What the exercise asks: Nothing but the pictures is dropped; write out all the remaining data below exactly.

--- Supplied data ---

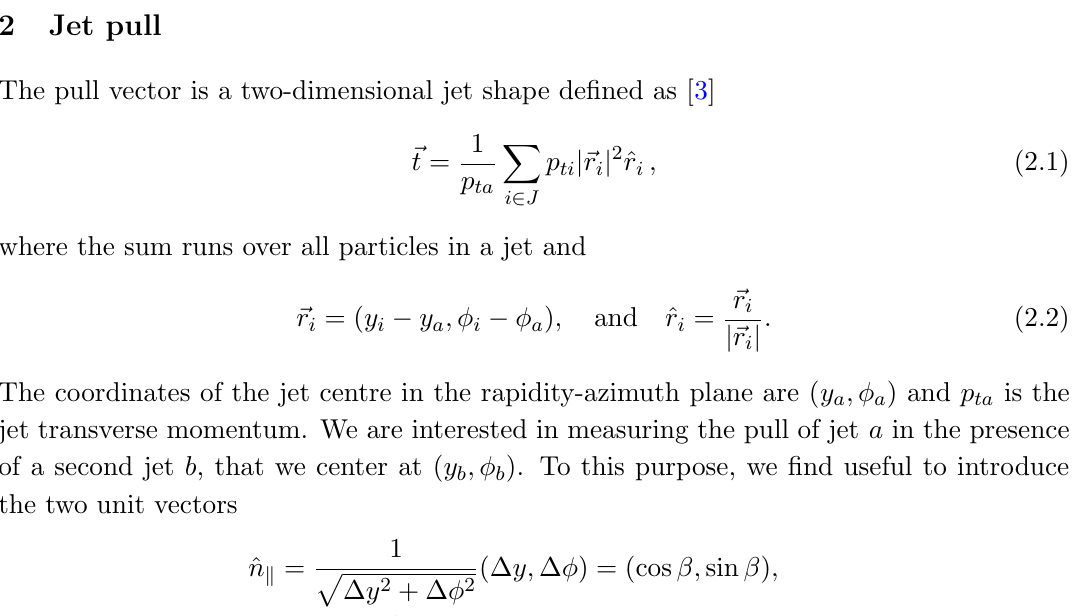
Figure 1 . A cartoon representation of the rapidity ( y ) and azimuth ( (cid:30) ) plane with the pull vector of jet a and its projections, which are de(cid:12)ned with respect the jet b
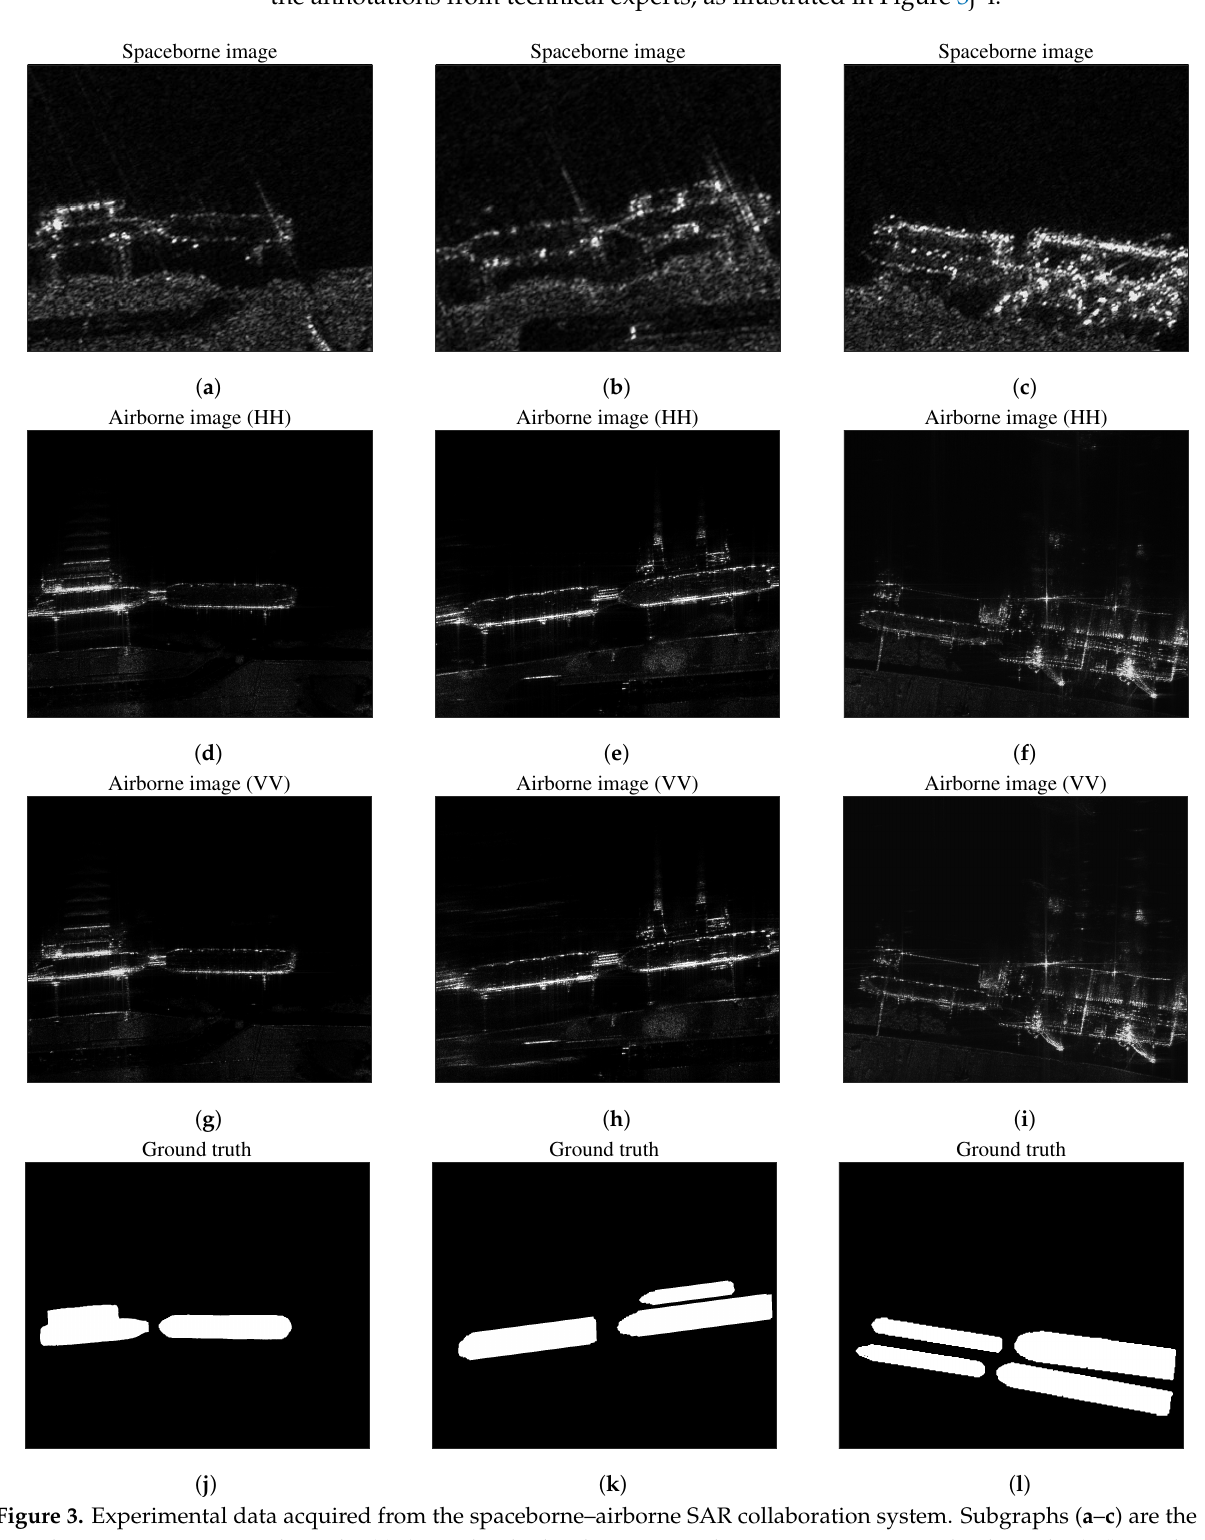
Figure 3. Experimental data acquired from the spaceborne–airborne SAR collaboration system. Subgraphs ( a – c ) are the spaceborne SAR images, subgraphs ( d – i ) are the dual-polarization airborne SAR images, and subgraphs ( j – l ) are the corresponding ground truths. Three scenes are considered in our experiments, which correspond to the three rows; that is, ( a , d , g , j ), ( b , e , h , k ), and ( c , f , i , l ),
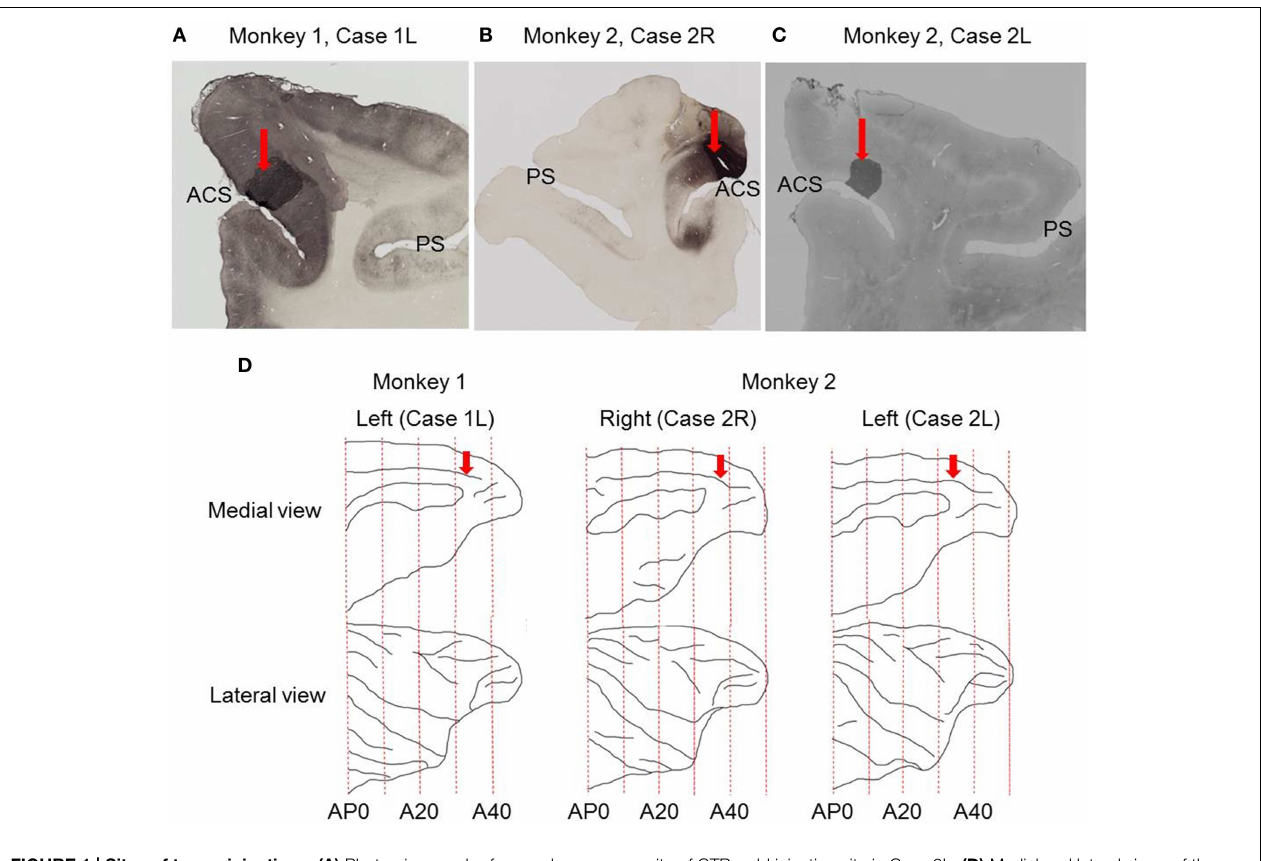
site of CTB-gold injection site in Case 2L. (D) Medial and lateral views of the brain reconstructed from structural MRI images. Red arrows indicate the sites of tracer injections into the dorsal bank of the anterior cingulate sulcus. ACS, anterior cingulate sulcus; PS, principal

---

Answer box:
Figure 1 . A cartoon representation of the rapidity ( y ) and azimuth ( (cid:30) ) plane with the pull vector of jet a and its projections, which are de(cid:12)ned with respect the jet b
Figure 3. Experimental data acquired from the spaceborne–airborne SAR collaboration system. Subgraphs ( a – c ) are the spaceborne SAR images, subgraphs ( d – i ) are the dual-polarization airborne SAR images, and subgraphs ( j – l ) are the corresponding ground truths. Three scenes are considered in our experiments, which correspond to the three rows; that is, ( a , d , g , j ), ( b , e , h , k ), and ( c , f , i , l ),
site of CTB-gold injection site in Case 2L. (D) Medial and lateral views of the brain reconstructed from structural MRI images. Red arrows indicate the sites of tracer injections into the dorsal bank of the anterior cingulate sulcus. ACS, anterior cingulate sulcus; PS, principal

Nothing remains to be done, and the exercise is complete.